Josiah Winslow married Penelope Pelham in England in 1651, she being born about 1633. Her parents were Herbert Pelham, Esq., and Jemima (Waldegrave). Both parents had extensive noble lineage from England and elsewhere in Europe. Herbert Pelham, as well as his father-in-law Thomas Waldegrave were members of the “Adventurers” which provided investment in the Massachusetts Bay Company (later Colony) at its beginnings in 1630. Pelham advocated new settlement in New England and came to that colony with his family in 1638, being involved with the new Harvard College at Cambridge. At that time he was a young widower, his wife Jemima having just died, leaving him with four children including 5 year-old Penelope. Pelham soon married a young widow, Elizabeth Harlakenden. In 1643 Herbert Pelham was appointed treasurer of Harvard and in 1645 became Assistant to Governor Thomas Dudley. In late 1646 the Pelham family returned to England where he had retained extensive family properties in England and Ireland. On the same ship going to England, they encountered Edward Winslow, who a few years later would be Penelope’s father-in-law. Winslow and Pelham had known each other, Pelham having witnessed a letter Winslow wrote to colony Governor Winthrop in 1644, and several years later worked together in England on colony-related business. In England Penelope may have learned about the life of an upper-class gentlewoman from her stepmother. In 1651 Josiah Winslow traveled to England to see his father who, in 1646, had joined the Puritan Protectorate government of Oliver Cromwell. Sometime between 1646 and 1651 Josiah met Penelope in England and it is believed they were married in 1651, which is when they, and Edward Winslow, all had portraits painted, seemingly as companion pictures. These paintings hang today in the Pilgrim Hall Museum.

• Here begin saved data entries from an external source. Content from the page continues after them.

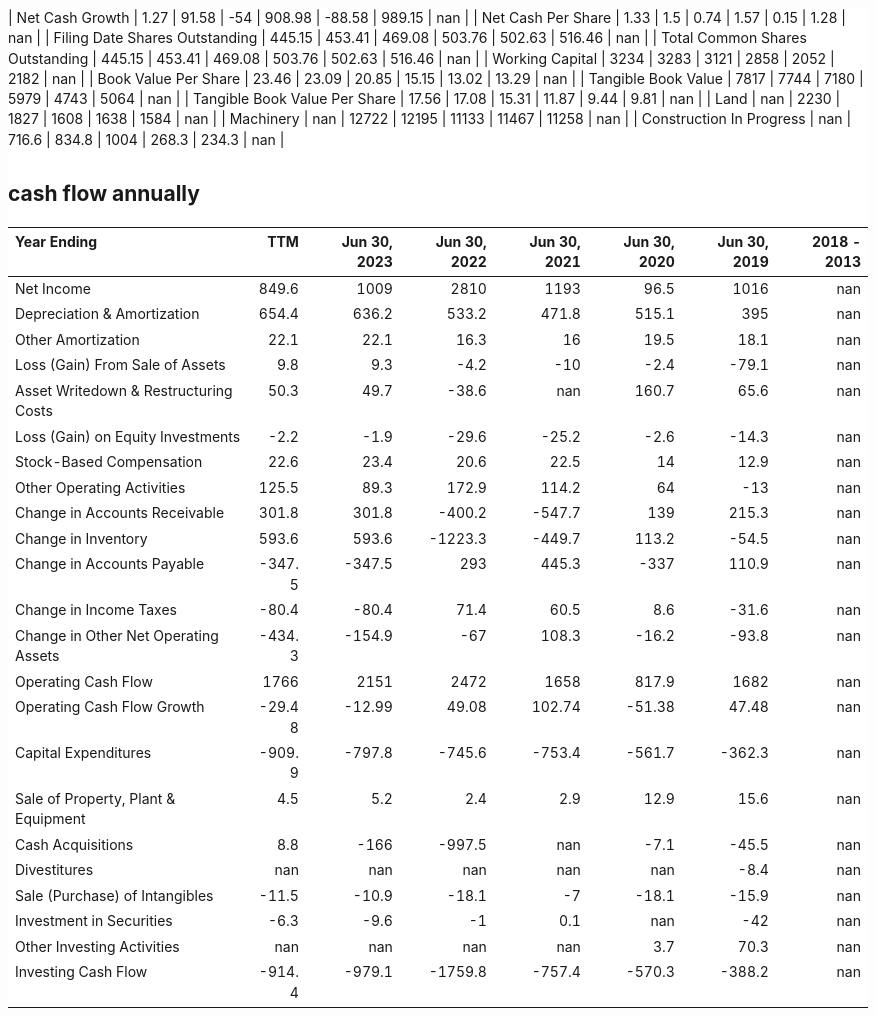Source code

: | Net Cash Growth                    |     1.27 |          91.58 |         -54    |         908.98 |         -88.58 |         989.15 |           nan |
| Net Cash Per Share                 |     1.33 |           1.5  |           0.74 |           1.57 |           0.15 |           1.28 |           nan |
| Filing Date Shares Outstanding     |   445.15 |         453.41 |         469.08 |         503.76 |         502.63 |         516.46 |           nan |
| Total Common Shares Outstanding    |   445.15 |         453.41 |         469.08 |         503.76 |         502.63 |         516.46 |           nan |
| Working Capital                    |  3234    |        3283    |        3121    |        2858    |        2052    |        2182    |           nan |
| Book Value Per Share               |    23.46 |          23.09 |          20.85 |          15.15 |          13.02 |          13.29 |           nan |
| Tangible Book Value                |  7817    |        7744    |        7180    |        5979    |        4743    |        5064    |           nan |
| Tangible Book Value Per Share      |    17.56 |          17.08 |          15.31 |          11.87 |           9.44 |           9.81 |           nan |
| Land                               |   nan    |        2230    |        1827    |        1608    |        1638    |        1584    |           nan |
| Machinery                          |   nan    |       12722    |       12195    |       11133    |       11467    |       11258    |           nan |
| Construction In Progress           |   nan    |         716.6  |         834.8  |        1004    |         268.3  |         234.3  |           nan |

## cash flow annually
| Year Ending                           |      TTM |   Jun 30, 2023 |   Jun 30, 2022 |   Jun 30, 2021 |   Jun 30, 2020 |   Jun 30, 2019 |   2018 - 2013 |
|:--------------------------------------|---------:|---------------:|---------------:|---------------:|---------------:|---------------:|--------------:|
| Net Income                            |   849.6  |        1009    |        2810    |        1193    |          96.5  |        1016    |           nan |
| Depreciation & Amortization           |   654.4  |         636.2  |         533.2  |         471.8  |         515.1  |         395    |           nan |
| Other Amortization                    |    22.1  |          22.1  |          16.3  |          16    |          19.5  |          18.1  |           nan |
| Loss (Gain) From Sale of Assets       |     9.8  |           9.3  |          -4.2  |         -10    |          -2.4  |         -79.1  |           nan |
| Asset Writedown & Restructuring Costs |    50.3  |          49.7  |         -38.6  |         nan    |         160.7  |          65.6  |           nan |
| Loss (Gain) on Equity Investments     |    -2.2  |          -1.9  |         -29.6  |         -25.2  |          -2.6  |         -14.3  |           nan |
| Stock-Based Compensation              |    22.6  |          23.4  |          20.6  |          22.5  |          14    |          12.9  |           nan |
| Other Operating Activities            |   125.5  |          89.3  |         172.9  |         114.2  |          64    |         -13    |           nan |
| Change in Accounts Receivable         |   301.8  |         301.8  |        -400.2  |        -547.7  |         139    |         215.3  |           nan |
| Change in Inventory                   |   593.6  |         593.6  |       -1223.3  |        -449.7  |         113.2  |         -54.5  |           nan |
| Change in Accounts Payable            |  -347.5  |        -347.5  |         293    |         445.3  |        -337    |         110.9  |           nan |
| Change in Income Taxes                |   -80.4  |         -80.4  |          71.4  |          60.5  |           8.6  |         -31.6  |           nan |
| Change in Other Net Operating Assets  |  -434.3  |        -154.9  |         -67    |         108.3  |         -16.2  |         -93.8  |           nan |
| Operating Cash Flow                   |  1766    |        2151    |        2472    |        1658    |         817.9  |        1682    |           nan |
| Operating Cash Flow Growth            |   -29.48 |         -12.99 |          49.08 |         102.74 |         -51.38 |          47.48 |           nan |
| Capital Expenditures                  |  -909.9  |        -797.8  |        -745.6  |        -753.4  |        -561.7  |        -362.3  |           nan |
| Sale of Property, Plant & Equipment   |     4.5  |           5.2  |           2.4  |           2.9  |          12.9  |          15.6  |           nan |
| Cash Acquisitions                     |     8.8  |        -166    |        -997.5  |         nan    |          -7.1  |         -45.5  |           nan |
| Divestitures                          |   nan    |         nan    |         nan    |         nan    |         nan    |          -8.4  |           nan |
| Sale (Purchase) of Intangibles        |   -11.5  |         -10.9  |         -18.1  |          -7    |         -18.1  |         -15.9  |           nan |
| Investment in Securities              |    -6.3  |          -9.6  |          -1    |           0.1  |         nan    |         -42    |           nan |
| Other Investing Activities            |   nan    |         nan    |         nan    |         nan    |           3.7  |          70.3  |           nan |
| Investing Cash Flow                   |  -914.4  |        -979.1  |       -1759.8  |        -757.4  |        -570.3  |        -388.2  |           nan |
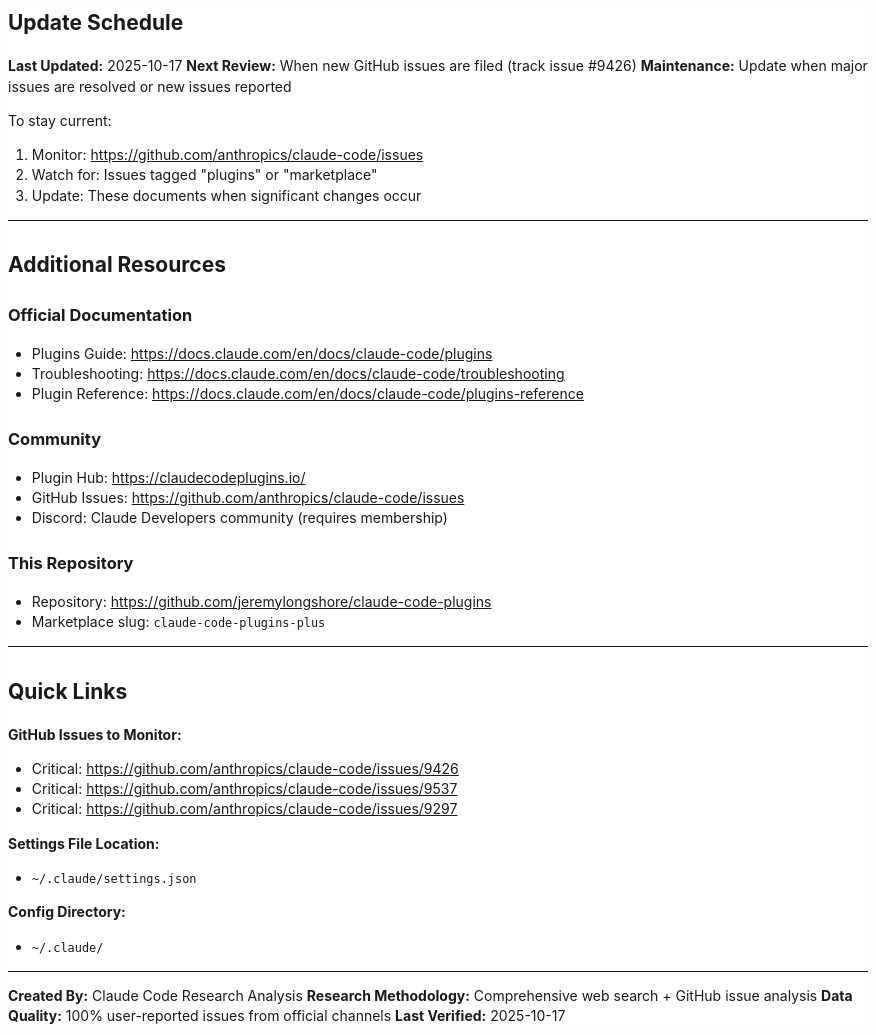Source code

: 
## Update Schedule

**Last Updated:** 2025-10-17
**Next Review:** When new GitHub issues are filed (track issue #9426)
**Maintenance:** Update when major issues are resolved or new issues reported

To stay current:
1. Monitor: https://github.com/anthropics/claude-code/issues
2. Watch for: Issues tagged "plugins" or "marketplace"
3. Update: These documents when significant changes occur

---

## Additional Resources

### Official Documentation
- Plugins Guide: https://docs.claude.com/en/docs/claude-code/plugins
- Troubleshooting: https://docs.claude.com/en/docs/claude-code/troubleshooting
- Plugin Reference: https://docs.claude.com/en/docs/claude-code/plugins-reference

### Community
- Plugin Hub: https://claudecodeplugins.io/
- GitHub Issues: https://github.com/anthropics/claude-code/issues
- Discord: Claude Developers community (requires membership)

### This Repository
- Repository: https://github.com/jeremylongshore/claude-code-plugins
- Marketplace slug: `claude-code-plugins-plus`

---

## Quick Links

**GitHub Issues to Monitor:**
- Critical: https://github.com/anthropics/claude-code/issues/9426
- Critical: https://github.com/anthropics/claude-code/issues/9537
- Critical: https://github.com/anthropics/claude-code/issues/9297

**Settings File Location:**
- `~/.claude/settings.json`

**Config Directory:**
- `~/.claude/`

---

**Created By:** Claude Code Research Analysis
**Research Methodology:** Comprehensive web search + GitHub issue analysis
**Data Quality:** 100% user-reported issues from official channels
**Last Verified:** 2025-10-17

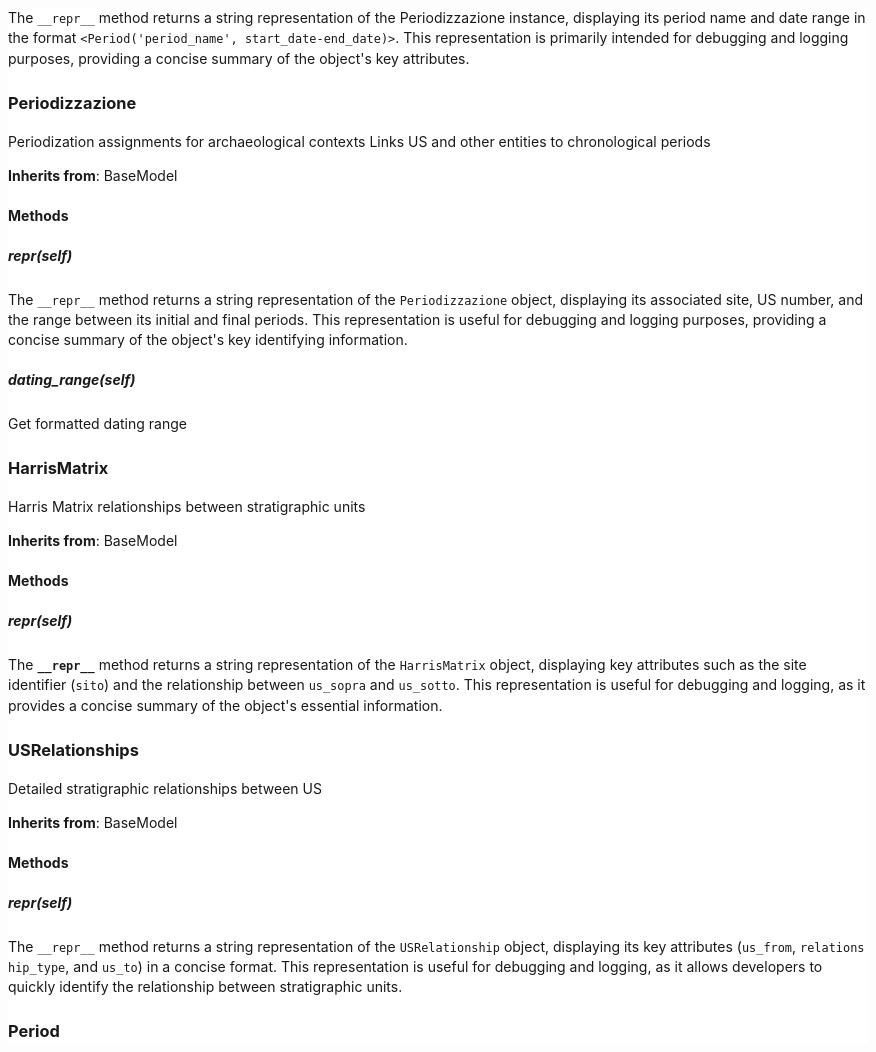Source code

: The `__repr__` method returns a string representation of the Periodizzazione instance, displaying its period name and date range in the format `<Period('period_name', start_date-end_date)>`. This representation is primarily intended for debugging and logging purposes, providing a concise summary of the object's key attributes.

### Periodizzazione

Periodization assignments for archaeological contexts
Links US and other entities to chronological periods

**Inherits from**: BaseModel

#### Methods

##### __repr__(self)

The `__repr__` method returns a string representation of the `Periodizzazione` object, displaying its associated site, US number, and the range between its initial and final periods. This representation is useful for debugging and logging purposes, providing a concise summary of the object's key identifying information.

##### dating_range(self)

Get formatted dating range

### HarrisMatrix

Harris Matrix relationships between stratigraphic units

**Inherits from**: BaseModel

#### Methods

##### __repr__(self)

The **`__repr__`** method returns a string representation of the `HarrisMatrix` object, displaying key attributes such as the site identifier (`sito`) and the relationship between `us_sopra` and `us_sotto`. This representation is useful for debugging and logging, as it provides a concise summary of the object's essential information.

### USRelationships

Detailed stratigraphic relationships between US

**Inherits from**: BaseModel

#### Methods

##### __repr__(self)

The `__repr__` method returns a string representation of the `USRelationship` object, displaying its key attributes (`us_from`, `relationship_type`, and `us_to`) in a concise format. This representation is useful for debugging and logging, as it allows developers to quickly identify the relationship between stratigraphic units.

### Period
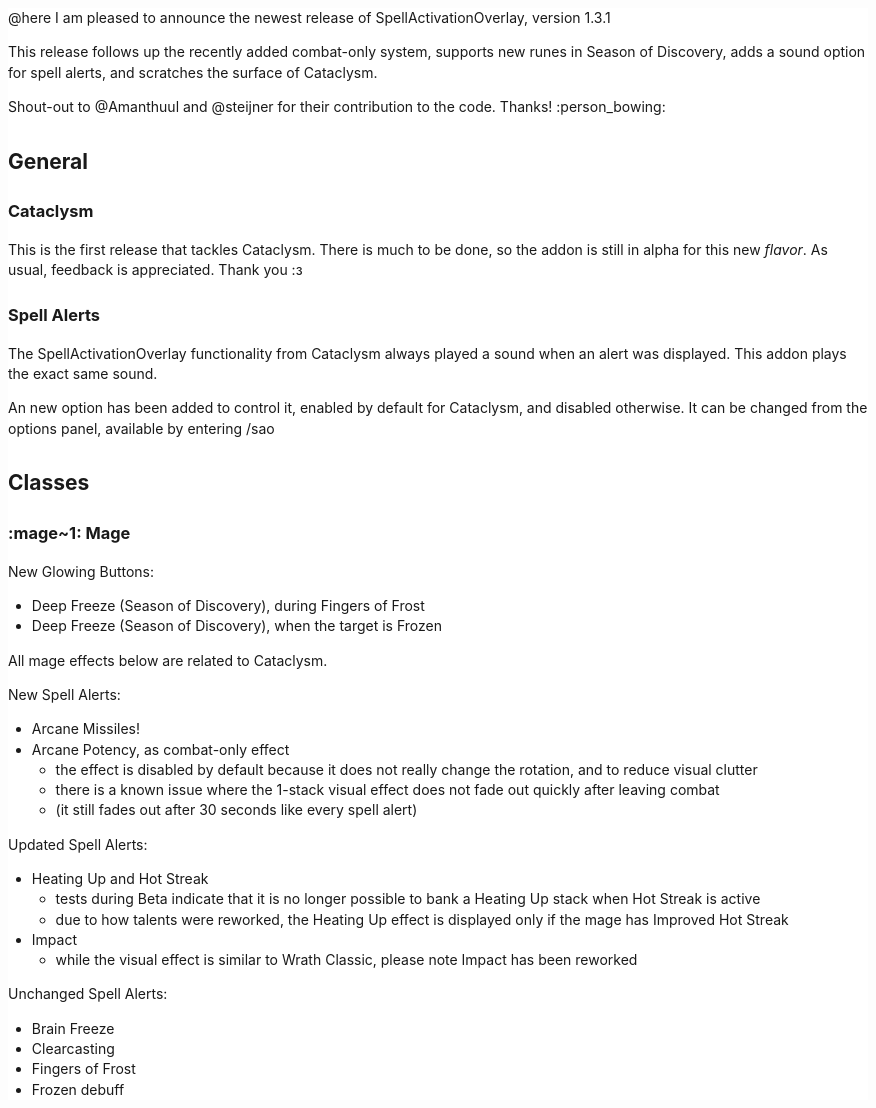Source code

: 


@here I am pleased to announce the newest release of SpellActivationOverlay, version 1.3.1

This release follows up the recently added combat-only system, supports new runes in Season of Discovery, adds a sound option for spell alerts, and scratches the surface of Cataclysm.

Shout-out to @Amanthuul and @steijner for their contribution to the code. Thanks!  :person_bowing:

## General
### Cataclysm
This is the first release that tackles Cataclysm. There is much to be done, so the addon is still in alpha for this new _flavor_. As usual, feedback is appreciated. Thank you :з
### Spell Alerts
The SpellActivationOverlay functionality from Cataclysm always played a sound when an alert was displayed. This addon plays the exact same sound.

An new option has been added to control it, enabled by default for Cataclysm, and disabled otherwise. It can be changed from the options panel, available by entering /sao

## Classes
### :mage~1:  Mage
New Glowing Buttons:
- Deep Freeze (Season of Discovery), during Fingers of Frost
- Deep Freeze (Season of Discovery), when the target is Frozen

All mage effects below are related to Cataclysm.

New Spell Alerts:
- Arcane Missiles!
- Arcane Potency, as combat-only effect
   - the effect is disabled by default because it does not really change the rotation, and to reduce visual clutter
   - there is a known issue where the 1-stack visual effect does not fade out quickly after leaving combat
   - (it still fades out after 30 seconds like every spell alert)

Updated Spell Alerts:
- Heating Up and Hot Streak
   - tests during Beta indicate that it is no longer possible to bank a Heating Up stack when Hot Streak is active
   - due to how talents were reworked, the Heating Up effect is displayed only if the mage has Improved Hot Streak
- Impact
   - while the visual effect is similar to Wrath Classic, please note Impact has been reworked

Unchanged Spell Alerts:
- Brain Freeze
- Clearcasting
- Fingers of Frost
- Frozen debuff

Josiah and Penelope returned to Plymouth from England in 1655, the same year his father died at sea as part of a Caribbean naval expedition. In the 1660s the Winslows took up residence at the family estate of Carswell in Marshfield, which was named for the English estate of Josiah’s great-grandfather. Josiah enjoyed the distinction of being accomplished in the manner of an English gentleman, married to a quite wealthy and beautiful English wife.
Death and burial of Josiah and Penelope Winslow
Josiah Winslow died on December 18, 1680 in Marshfield, Massachusetts Bay Colony at about age 51. In his will, dated July 2, 1675, he had named his wife Penelope, then age 47, as his estate administrator. In remembrance of her husband, Penelope had Boston silversmith John Coney place a lock of his hair in a mourning ring. After her husband’s death, Penelope continued to live at her home, Carswell, with her children Elizabeth and Isaac, who were still quite young.
Penelope Pelham Winslow died on December 7, 1703, at age 70. Both Josiah Winslow and his wife Penelope were buried in the Winslow Cemetery in Marshfield, which has a memorial to Josiah’s father Edward Winslow, who died at sea, and was the burial place of Josiah’s mother, Susanna White. Winslow Cemetery is where Josiah’s half-brothers Resolved and Peregrine White and their wives were also buried and for whom there is also a memorial.